[Data records]
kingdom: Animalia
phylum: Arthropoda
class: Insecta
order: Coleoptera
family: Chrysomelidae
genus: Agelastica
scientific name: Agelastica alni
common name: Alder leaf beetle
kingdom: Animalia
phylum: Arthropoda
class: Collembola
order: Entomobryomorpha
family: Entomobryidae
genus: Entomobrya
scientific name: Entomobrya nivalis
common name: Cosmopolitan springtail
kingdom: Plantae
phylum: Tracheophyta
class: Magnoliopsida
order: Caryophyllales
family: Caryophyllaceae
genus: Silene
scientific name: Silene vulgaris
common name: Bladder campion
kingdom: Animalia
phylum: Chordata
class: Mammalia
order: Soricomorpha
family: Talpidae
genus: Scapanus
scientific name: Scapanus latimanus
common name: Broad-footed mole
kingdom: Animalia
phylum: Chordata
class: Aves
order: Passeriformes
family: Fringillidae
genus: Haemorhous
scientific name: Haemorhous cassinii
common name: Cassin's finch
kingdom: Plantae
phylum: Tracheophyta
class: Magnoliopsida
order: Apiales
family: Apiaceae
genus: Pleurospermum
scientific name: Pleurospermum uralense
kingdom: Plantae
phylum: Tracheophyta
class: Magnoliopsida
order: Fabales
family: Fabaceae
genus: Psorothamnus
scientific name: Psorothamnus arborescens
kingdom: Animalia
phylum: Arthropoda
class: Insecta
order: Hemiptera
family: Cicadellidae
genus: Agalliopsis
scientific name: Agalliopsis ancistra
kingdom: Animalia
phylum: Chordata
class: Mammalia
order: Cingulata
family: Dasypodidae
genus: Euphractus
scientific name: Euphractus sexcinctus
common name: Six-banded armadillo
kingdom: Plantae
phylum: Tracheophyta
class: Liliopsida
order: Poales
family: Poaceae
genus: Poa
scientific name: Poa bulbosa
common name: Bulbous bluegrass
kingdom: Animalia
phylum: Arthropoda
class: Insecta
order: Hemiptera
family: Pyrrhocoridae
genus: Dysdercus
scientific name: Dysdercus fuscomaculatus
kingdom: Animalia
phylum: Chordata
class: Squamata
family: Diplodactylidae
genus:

§ **SHORT EXERCISE**:
Throughout the material above, swap "common name" for "vernacular name" and keep every other part the same.

§ **ANSWER TO THE EXERCISE**:
kingdom: Animalia
phylum: Arthropoda
class: Insecta
order: Coleoptera
family: Chrysomelidae
genus: Agelastica
scientific name: Agelastica alni
vernacular name: Alder leaf beetle
kingdom: Animalia
phylum: Arthropoda
class: Collembola
order: Entomobryomorpha
family: Entomobryidae
genus: Entomobrya
scientific name: Entomobrya nivalis
vernacular name: Cosmopolitan springtail
kingdom: Plantae
phylum: Tracheophyta
class: Magnoliopsida
order: Caryophyllales
family: Caryophyllaceae
genus: Silene
scientific name: Silene vulgaris
vernacular name: Bladder campion
kingdom: Animalia
phylum: Chordata
class: Mammalia
order: Soricomorpha
family: Talpidae
genus: Scapanus
scientific name: Scapanus latimanus
vernacular name: Broad-footed mole
kingdom: Animalia
phylum: Chordata
class: Aves
order: Passeriformes
family: Fringillidae
genus: Haemorhous
scientific name: Haemorhous cassinii
vernacular name: Cassin's finch
kingdom: Plantae
phylum: Tracheophyta
class: Magnoliopsida
order: Apiales
family: Apiaceae
genus: Pleurospermum
scientific name: Pleurospermum uralense
kingdom: Plantae
phylum: Tracheophyta
class: Magnoliopsida
order: Fabales
family: Fabaceae
genus: Psorothamnus
scientific name: Psorothamnus arborescens
kingdom: Animalia
phylum: Arthropoda
class: Insecta
order: Hemiptera
family: Cicadellidae
genus: Agalliopsis
scientific name: Agalliopsis ancistra
kingdom: Animalia
phylum: Chordata
class: Mammalia
order: Cingulata
family: Dasypodidae
genus: Euphractus
scientific name: Euphractus sexcinctus
vernacular name: Six-banded armadillo
kingdom: Plantae
phylum: Tracheophyta
class: Liliopsida
order: Poales
family: Poaceae
genus: Poa
scientific name: Poa bulbosa
vernacular name: Bulbous bluegrass
kingdom: Animalia
phylum: Arthropoda
class: Insecta
order: Hemiptera
family: Pyrrhocoridae
genus: Dysdercus
scientific name: Dysdercus fuscomaculatus
kingdom: Animalia
phylum: Chordata
class: Squamata
family: Diplodactylidae
genus:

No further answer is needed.